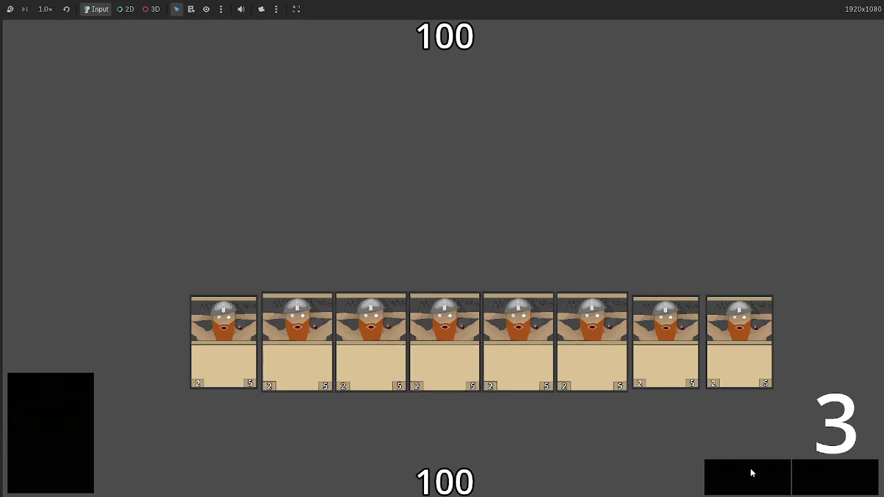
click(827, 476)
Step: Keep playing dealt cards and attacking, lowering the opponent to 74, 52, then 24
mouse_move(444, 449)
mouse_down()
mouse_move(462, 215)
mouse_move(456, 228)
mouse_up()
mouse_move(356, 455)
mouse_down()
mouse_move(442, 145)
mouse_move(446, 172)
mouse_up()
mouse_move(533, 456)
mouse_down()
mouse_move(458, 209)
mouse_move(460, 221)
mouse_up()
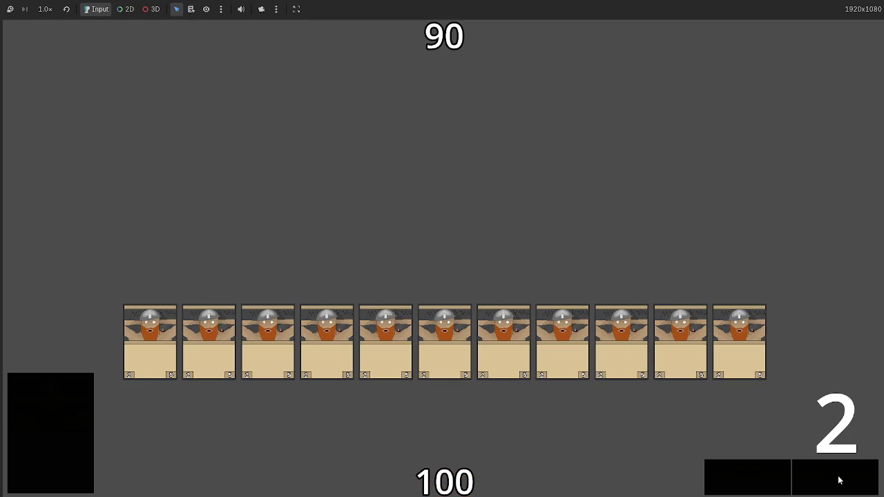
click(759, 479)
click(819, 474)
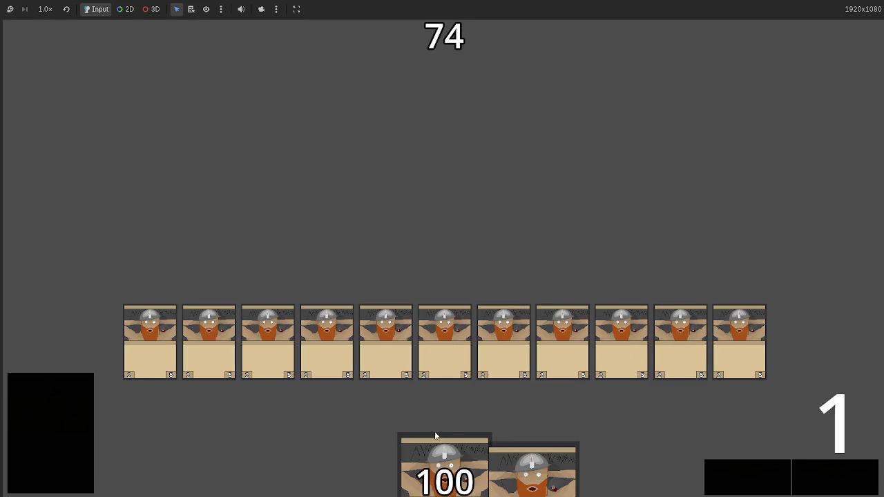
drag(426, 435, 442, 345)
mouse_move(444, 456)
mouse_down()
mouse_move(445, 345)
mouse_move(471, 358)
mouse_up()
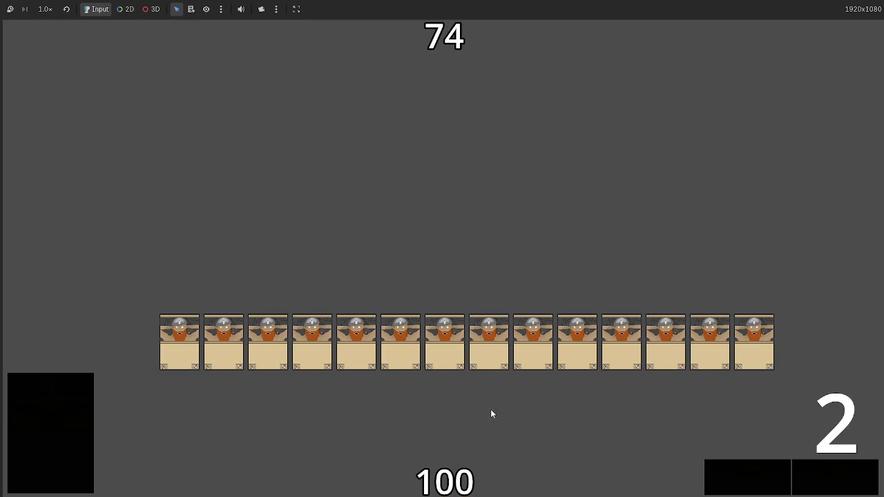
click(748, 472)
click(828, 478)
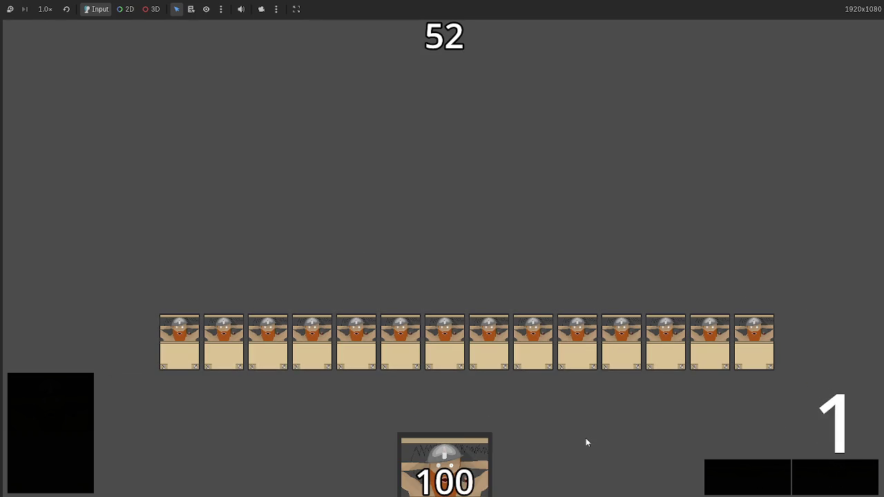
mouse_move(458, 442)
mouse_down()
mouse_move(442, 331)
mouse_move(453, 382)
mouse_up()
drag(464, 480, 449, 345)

####################

> **PROBLEM**: Return nothing except the lines from the line with "drag(426, 435, 442, 345)" through the last line of the records above, copied exactly and without pictures.

> **RESULT OF THE EXERCISE**:
drag(426, 435, 442, 345)
mouse_move(444, 456)
mouse_down()
mouse_move(445, 345)
mouse_move(471, 358)
mouse_up()
click(748, 472)
click(828, 478)
mouse_move(458, 442)
mouse_down()
mouse_move(442, 331)
mouse_move(453, 382)
mouse_up()
drag(464, 480, 449, 345)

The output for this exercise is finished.